Health and happiness are the best prescription


4 January 2022



From completing her pre-registration at Chelsea and Westminster, working as a rotational pharmacist at King’s College Hospital, to The Royal Marsden as a clinical trials pharmacist, Rebecca gives an insight into life as a Senior Pharmacist and what led to her specialising in Haemato-oncology here at Kingston Hospital.

Home to Downton Abbey, Jane Austen and Burberry, Rebecca was born and grew up in Hampshire. She says: “My mum has always been in Fleet and my dad lives in America. I’ve got a younger sister, Charlotte who lives in Southampton. We are always going up or down the M3 to visit one another!”

Rebecca studied Pharmacy at the University of Bath and says she always wanted to do something in healthcare: “I thought about medicine and dentistry, but pharmacy grabbed my attention. I liked the fact that you could be clinical and patient facing, but I also like the science behind it in pharmacology. It really appealed to me as there’s lots of different career paths within pharmacy. I enjoy being with people – I’m a people person.”

“I’ve only been at Kingston since May. I think it’s a great hospital and I’m so pleased that I’ve made the move. This role is different to my previous in that it’s not research based and is now specifically in Haemato-oncology (blood cancers), whereas before at The Marsden I was covering solid tumours as well.”

When asked what a typical day looks like, Rebecca answers: “I’m not sure how I define a typical day because when you walk in, you don’t always know what you’re going to be facing. On three days of the week, I have a rotational pharmacist covering the service with me. We provide a clinical pharmacy service to the haematology day unit and screen all the chemotherapy drugs for our patients. There’s a lot of organisation involved, from making sure we’ve got funding in place, clinically screening the prescription for safety and appropriateness, then ordering the chemotherapy to ensure it is delivered to site in a timely manner, so we don’t delay patients’ treatment on the day. If patients have any supportive medications to go home with, we’ll screen these TTOs too. We also provide a service to our inpatients on the ward.”

As well as the haematology day unit, Rebecca and the team provide a service to other areas of the hospitals. She adds: “We do a weekly ward round with the haematology consultant to review all our inpatients. We screen oral chemotherapy and haematology prescriptions for the outpatient clinics. There’s a lot of prescriptions we get through, and as we know within the oncology field, the service is ever increasing and evolving.

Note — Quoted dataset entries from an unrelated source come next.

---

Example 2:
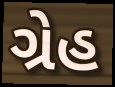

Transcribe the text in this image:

ગ્રેહ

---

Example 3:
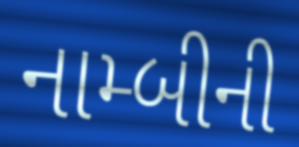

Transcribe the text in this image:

નામ્બીની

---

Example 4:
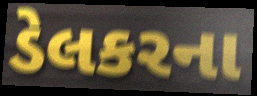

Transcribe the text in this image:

ડેલકરના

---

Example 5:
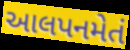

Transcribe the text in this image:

આલપનમેતં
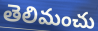
తెలిమంచు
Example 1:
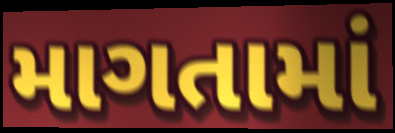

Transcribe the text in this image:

માગતામાં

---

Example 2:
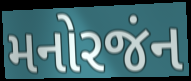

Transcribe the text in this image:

મનોરજંન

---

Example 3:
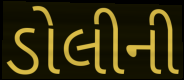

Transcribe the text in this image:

ડોલીની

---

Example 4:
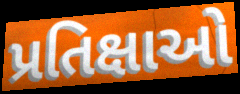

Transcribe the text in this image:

પ્રતિક્ષાઓ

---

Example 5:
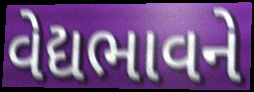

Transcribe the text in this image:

વેદ્યભાવને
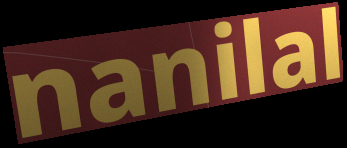
nanilal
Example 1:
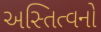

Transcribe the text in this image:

અસ્તિત્વનો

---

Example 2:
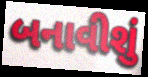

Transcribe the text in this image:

બનાવીશું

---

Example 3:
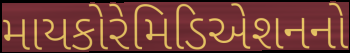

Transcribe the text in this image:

માયકોરેમિડિએશનનો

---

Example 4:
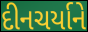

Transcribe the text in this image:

દીનચર્યાને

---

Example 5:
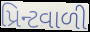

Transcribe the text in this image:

પ્રિન્ટવાળી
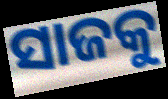
ସାଜକୁ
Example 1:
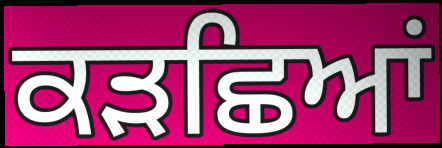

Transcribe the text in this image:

ਕੜਛਿਆਂ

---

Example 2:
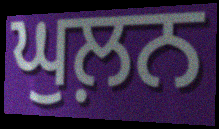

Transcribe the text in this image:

ਘੁਲ਼ਨ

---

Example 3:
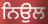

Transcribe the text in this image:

ਨਿਉਲ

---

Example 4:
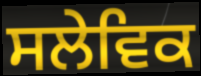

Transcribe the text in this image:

ਸਲੇਵਿਕ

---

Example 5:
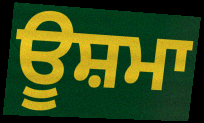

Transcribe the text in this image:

ਊਸ਼ਮਾ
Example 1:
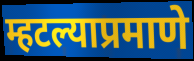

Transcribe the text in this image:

म्हटल्याप्रमाणे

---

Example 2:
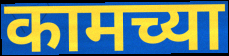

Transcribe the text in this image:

कामच्या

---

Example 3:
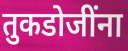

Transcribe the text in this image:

तुकडोजींना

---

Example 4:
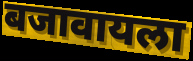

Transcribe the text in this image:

बजावायला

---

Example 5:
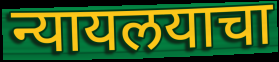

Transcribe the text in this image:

न्यायलयाचा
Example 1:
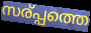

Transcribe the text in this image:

സര്പ്പത്തെ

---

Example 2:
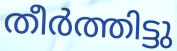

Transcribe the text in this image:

തീർത്തിട്ടു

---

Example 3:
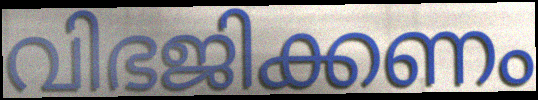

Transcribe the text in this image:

വിഭജിക്കണം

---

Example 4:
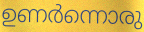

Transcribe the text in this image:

ഉണർന്നൊരു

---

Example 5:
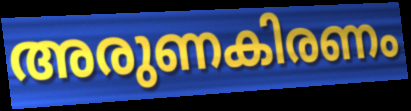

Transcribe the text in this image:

അരുണകിരണം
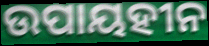
ଉପାୟହୀନ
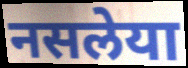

“There’s always change because we have new drugs being licensed, new chemotherapy regimens and developments to treatment pathways. It’s really interesting – there’s never a day you don’t see something different or learn something new.”

Rebecca shares how important the patient experience is: “To make the patient journey as safe as possible, we offer patients counselling on their chemotherapy medications and any supportive treatments that go with that. A holistic approach to patients’ care is paramount. We’ll review not only their chemotherapy, but also the other medicines they’re taking, to make sure there aren’t any interactions or contraindications. We provide information on how best to take their medicines, what side effects to look out for and how to manage them.

“It can be quite a scary and daunting time for patients, and this gives them an opportunity to ask us any questions or discuss any apprehensions that they might have about starting this new treatment.”

Rebecca shares her aspirations in life: “I’d love to expand the pharmacy haematology team so we can deliver a lot more of what we’ve got to offer. I would also like to become an independent prescriber. Aside from work, I think the most important thing you could want in life is your health and happiness, which has been particularly evident over the last two years.”

We asked Rebecca what is the best part of her job. She said: “It’s seeing patients get better from their cancer. If you follow a patient through their chemotherapy treatment and they achieve remission, so they can live a relatively normal life, then you feel like you’ve done a good job.”